Jeff Kearl

“I walked up and down the aisles of Target and Walmart and Nordstrom,” said the cofounder and chief executive officer of Stance, Jeff Kearl. “I would just stand in front of each category, and I would size it up.”

The entrepreneur was doing his homework. After selling a tech business to Hewlett-Packard, he had decided to start a brand.

“Why?” he asked. “I liked that it could be a container for all the things I love.”

To decide on a product, he studied brands and how they were positioned: “What’s the value proposition? I would really look for the homogenization.

“I eventually got to the sock category,” he continued. “It was black and white, navy, blue, gray, really basic and in plastic bags. Even when I went to Nordstrom, which theoretically it would be more premium, it was still multipacks, poorly merchandised, tired design.”

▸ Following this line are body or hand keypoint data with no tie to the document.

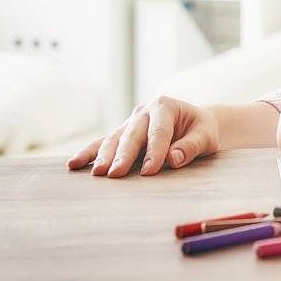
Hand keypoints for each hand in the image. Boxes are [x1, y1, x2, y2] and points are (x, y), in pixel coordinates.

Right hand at [67, 95, 219, 176]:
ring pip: (114, 139)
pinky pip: (103, 144)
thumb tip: (173, 158)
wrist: (195, 124)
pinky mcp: (122, 134)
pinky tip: (74, 164)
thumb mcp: (206, 136)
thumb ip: (191, 146)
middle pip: (132, 135)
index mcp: (165, 106)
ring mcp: (130, 123)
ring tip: (96, 173)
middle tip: (115, 174)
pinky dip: (89, 153)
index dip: (155, 151)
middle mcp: (143, 112)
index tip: (150, 171)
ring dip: (103, 156)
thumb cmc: (201, 130)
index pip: (159, 131)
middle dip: (124, 155)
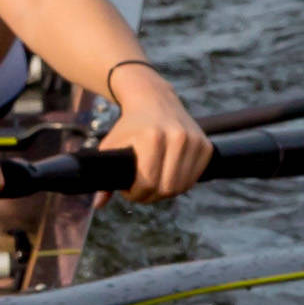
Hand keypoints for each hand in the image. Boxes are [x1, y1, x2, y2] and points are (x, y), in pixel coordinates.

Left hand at [101, 65, 211, 201]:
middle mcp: (177, 137)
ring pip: (182, 186)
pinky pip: (194, 178)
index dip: (135, 194)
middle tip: (141, 190)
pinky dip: (181, 183)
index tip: (129, 191)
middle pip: (166, 189)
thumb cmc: (129, 126)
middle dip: (150, 196)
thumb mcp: (111, 146)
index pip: (147, 183)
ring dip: (166, 191)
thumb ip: (105, 177)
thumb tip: (98, 204)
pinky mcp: (205, 145)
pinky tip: (168, 175)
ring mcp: (194, 140)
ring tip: (153, 182)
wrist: (154, 100)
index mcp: (152, 138)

He created Stance in 2009. What began as an e-commerce brand offering socks is now a company with several categories in men’s, women’s and kids, including undergarments and T-shirts, with more than 20 brick-and-mortars in the U.S. and Europe.

A few years ago, they had their first $100 million year. “We’ve now grown way past that,” shared Kearl, who started the brand with John Wilson, Ryan Kingman, Taylor Shupe and Aaron Hennings. “What I liked about socks is I thought it could be an entry point into something bigger.”

And it has. The brand counts investors including Jay-Z, Will Smith and basketball player James Harden. They even count Rihanna as one of their collaborators.

“How do you make that transition from a single category that’s maybe one or two hundred million dollars to this big multibillion-dollar business?” he asked himself in the early stages of the business. He studied brands like Lululemon and Under Armour.

“How do you take the first layer for football players and turn that into a five-billion-dollar business today?” said Kearl. “How does Lululemon take pants and turn that into a global brand? It starts with a hero product. What was the sequence scene? How did the revenues do? How many stores drove that?”

In the end, he also chose socks, because “it was a big market” — at $25 billion. It was a product that was easy to ship, with no sizing issues, low returns, had high gross margins and high repeat purchase rates. What was most important, however, was having a sustainable competitive advantage.

“In other words, how easy or difficult is it for someone to do what you do?” said Kearl. “I wrecked my brain over this for a long time.”

What it came down to was brand, he continued. “It’s the only thing that distinguishes a commodity company from any other commodity company. So then, the question is really, ‘What’s a brand?’ There’s no one clear definition.”

He created his own: “My definition for a good brand is a brand that knows who it is, why it exists, what excites it, how it thinks, what its principles are, how it would order its coffee. Once it knows who it is, then it unapologetically expresses itself with the utmost discipline and attention to detail.”

The essence of a brand is its purpose, he shared, its values.

Even at this stage in the business, when hiring, hopeful employees meet with a hiring manager to determine skills and experience, before then being interviewed by one of the five original employees of the company, including Kearl himself.

“That second interview is all about values,” he said. “I’m trying to understand if their values overlap with our values. I never look at their résumés, because it biases me. I don’t want to know if you went to Stanford or a community college. I don’t care. I want to understand your values.”